2.1.2 Overgangsbepaling

Het overgangsrecht is gericht op bouwwerken die ooit met een vergunning of een melding zijn gebouwd, of een gebruik dat ooit is toegestaan, maar dat nu, vanwege een bestemmings- of beleidswijziging onder het overgangsrecht is gebracht. Ook tientallen jaren aanwezige bouwwerken, die niet met een vergunning zijn gebouwd, of langdurig aanwezig gebruik wordt met het overgangsrecht beschermd. Het overgangsrecht is er op gericht dat deze bouwwerken uiteindelijk verdwijnen of dat het gebruik ervan wordt beƫindigd, zodat de situatie in overeenstemming raakt met de gegeven bestemming.

In beginsel mogen de bouwwerken die onder het overgangsrecht vallen, slechts in ondergeschikte mate gedeeltelijk worden vernieuwd en veranderd. Het is niet mogelijk om hiermee geheel of in stappen tot een nieuw bouwwerk te komen.

2.1.3 Algemene toetsingscriteria

In de regels wordt verwezen naar algemene toetsingscriteria.

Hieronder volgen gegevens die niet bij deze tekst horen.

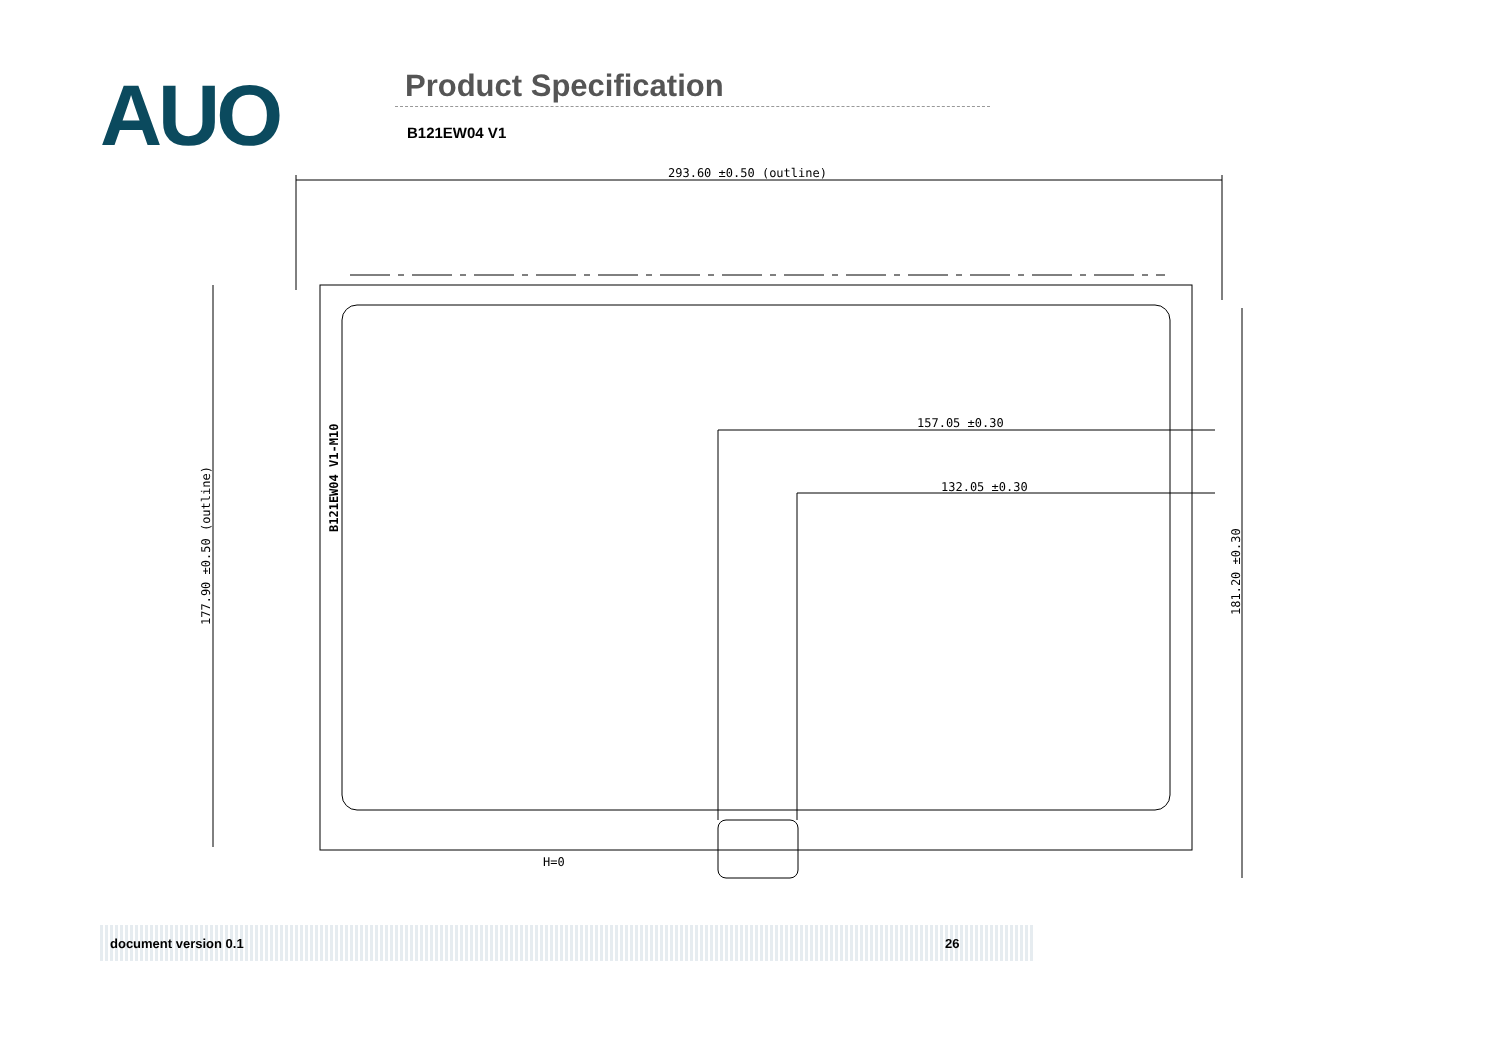AUO Product Specification
B121EW04 V1
293.60 ±0.50 (outline)
157.05 ±0.30
132.05 ±0.30
177.90 ±0.50 (outline)
181.20 ±0.30
B121EW04 V1-M10
H=0
document version 0.1 26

Dit speelt ten aanzien van het straat- en bebouwingsbeeld, de woonsituatie, de verkeersveiligheid, de milieusituatie, landschappelijke, natuurlijke, cultuurhistorische waarden en de gebruiksmogelijkheden van de aangrenzende gronden. Hieronder volgt een toelichting op deze criteria.

Beschermd stadsgezicht

Bij het toepassen van binnenplanse afwijkingen en wijzigingsbevoegdheden en het verlenen van omgevingsvergunningen moet rekening worden gehouden met de waarden van het beschermd stadsgezicht. De waarden van het beschermd stadsgezicht staan beschreven in bijlage 1.

Het bebouwingsbeeld

Er moet worden gestreefd naar een in stedenbouwkundig opzicht samenhangend bebouwingsbeeld. Dit betekent dat bij bebouwing wordt gestreefd naar:

  • een goede verhouding tussen bouwmassa en open ruimte;
  • een goede bouwhoogte-/breedte-verhouding tussen de bebouwing onderling;
  • een samenhang in bouwvorm/architectonisch beeld tussen bebouwing die ruimtelijk op elkaar is georiĆ«nteerd.

De woonsituatie

Er moet rekening worden gehouden met het instandhouden en garanderen van een redelijke lichttoetreding, een redelijk uitzicht, de aanwezigheid van voldoende privacy en een goed woon- en leefmilieu.

De verkeersveiligheid

Verkeersveiligheid staat onder druk door de toename van (zwaarder) verkeer op de kleinere wegen. Deze wegen worden ook gebruikt voor toeristisch verkeer. Bij functies waarbij het verkeer toeneemt, moet een zorgvuldige afweging plaatsvinden. In een verkeersveilige situatie worden vrije uitzichthoeken bij kruisingen van wegen en uitritten gegarandeerd.

Milieusituatie

Hinder voor omwonenden en een verkeersaantrekkende werking moet worden voorkomen. Bij de situering en omvang van milieubelastende functies moet erop worden gelet dat bestaande milieugevoelige functies niet in het functioneren worden beperkt. Omgekeerd moet er bij uitbreiding of nieuwvestiging van milieugevoelige functies op worden gelet dat bestaande milieubelastende functies niet in het functioneren worden beperkt. Voor de afweging worden de afstanden van de VNG-brochure 'Bedrijven en milieuzonering' (2009) gehanteerd.

Natuurlijke waarden

De natuurlijke waarden die aan het gebied worden toegekend, zijn de waarden die een relatie hebben met de aanwezige geologische, bodemkundige en biologische elementen. De bescherming van de natuurlijke waarden is een afweging die bij iedere ontwikkeling wordt gemaakt. Bij de afweging van het begrip natuurlijke waarden zijn de Natuurbeschermingswet en de Flora- en faunawet steeds onderdeel van het toetsingskader.

Gebruiksmogelijkheden

In principe moeten gronden en gebouwen worden gebruikt overeenkomstig de bestemming. Bij een nieuw gebruik moet altijd worden getoetst aan het huidige gebruik van de aangrenzende bestemmingen. Het aangrenzend gebruik mag niet onevenredig worden gehinderd door het nieuwe gebruik.